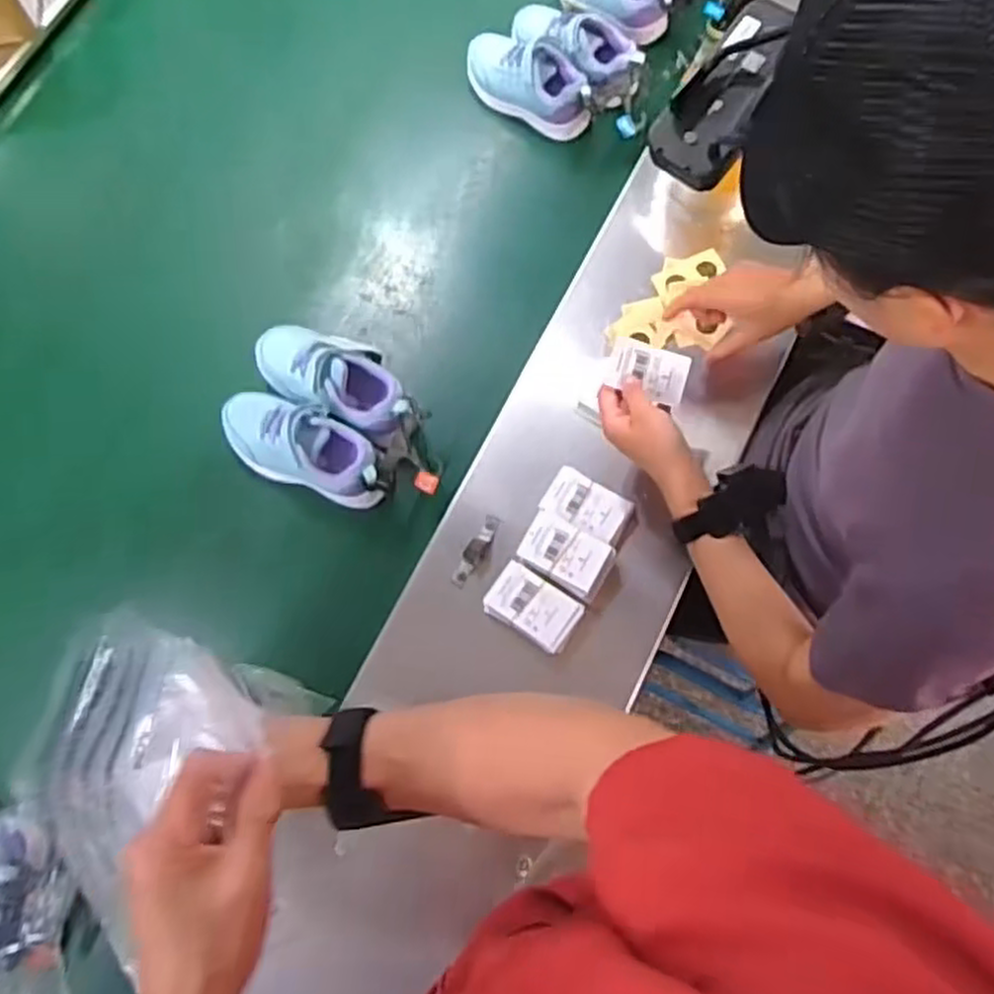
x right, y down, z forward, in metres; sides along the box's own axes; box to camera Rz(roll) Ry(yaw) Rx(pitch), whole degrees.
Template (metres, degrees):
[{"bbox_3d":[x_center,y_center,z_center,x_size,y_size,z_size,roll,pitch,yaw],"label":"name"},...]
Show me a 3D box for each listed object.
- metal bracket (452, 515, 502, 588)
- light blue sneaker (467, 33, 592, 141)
[{"bbox_3d":[-0.021,0.053,0.766,0.019,0.007,0.079,29,76,11],"label":"metal bracket"},{"bbox_3d":[0.037,-0.493,0.911,0.176,0.067,0.067,35,77,12],"label":"light blue sneaker"}]

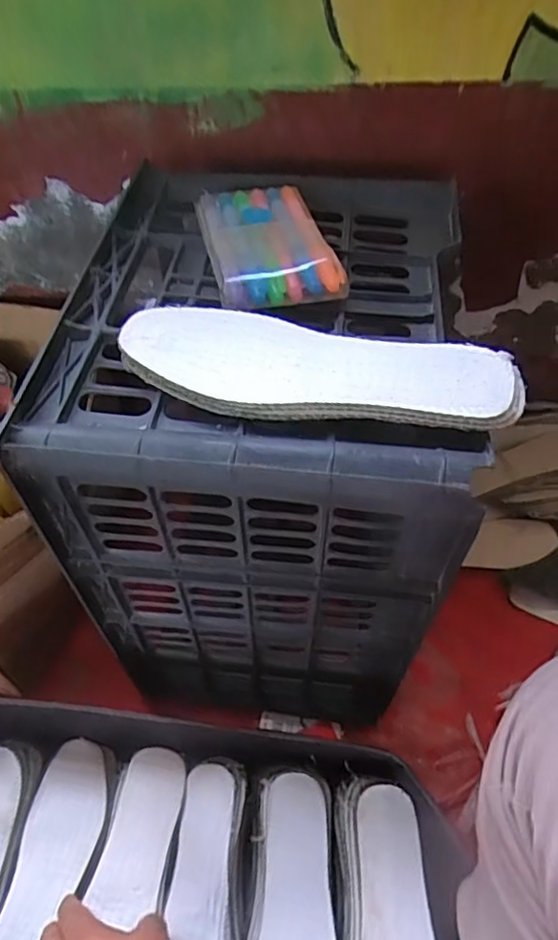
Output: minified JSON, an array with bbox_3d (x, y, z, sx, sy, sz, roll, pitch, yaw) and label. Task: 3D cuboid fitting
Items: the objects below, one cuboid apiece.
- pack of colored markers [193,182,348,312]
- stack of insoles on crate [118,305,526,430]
[{"bbox_3d":[-0.011,-0.174,0.438,0.084,0.016,0.145,-9,51,-9],"label":"pack of colored markers"},{"bbox_3d":[0.020,-0.061,0.349,0.230,0.021,0.071,9,51,5],"label":"stack of insoles on crate"}]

************

▶ [Description of the task] Please print all the entries exactly as written, but drop the pictures.

▶ [Response to the exercise]
x right, y down, z forward, in metres; sides along the box's own axes; box to camera Rz(roll) Ry(yaw) Rx(pitch), whole degrees.
Template (metres, degrees):
[{"bbox_3d":[x_center,y_center,z_center,x_size,y_size,z_size,roll,pitch,yaw],"label":"name"},...]
Show me a 3D box for each listed object.
- metal bracket (452, 515, 502, 588)
- light blue sneaker (467, 33, 592, 141)
[{"bbox_3d":[-0.021,0.053,0.766,0.019,0.007,0.079,29,76,11],"label":"metal bracket"},{"bbox_3d":[0.037,-0.493,0.911,0.176,0.067,0.067,35,77,12],"label":"light blue sneaker"}]

Output: minified JSON, an array with bbox_3d (x, y, z, sx, sy, sz, roll, pitch, yaw) and label. Task: 3D cuboid fitting
Items: the objects below, one cuboid apiece.
- pack of colored markers [193,182,348,312]
- stack of insoles on crate [118,305,526,430]
[{"bbox_3d":[-0.011,-0.174,0.438,0.084,0.016,0.145,-9,51,-9],"label":"pack of colored markers"},{"bbox_3d":[0.020,-0.061,0.349,0.230,0.021,0.071,9,51,5],"label":"stack of insoles on crate"}]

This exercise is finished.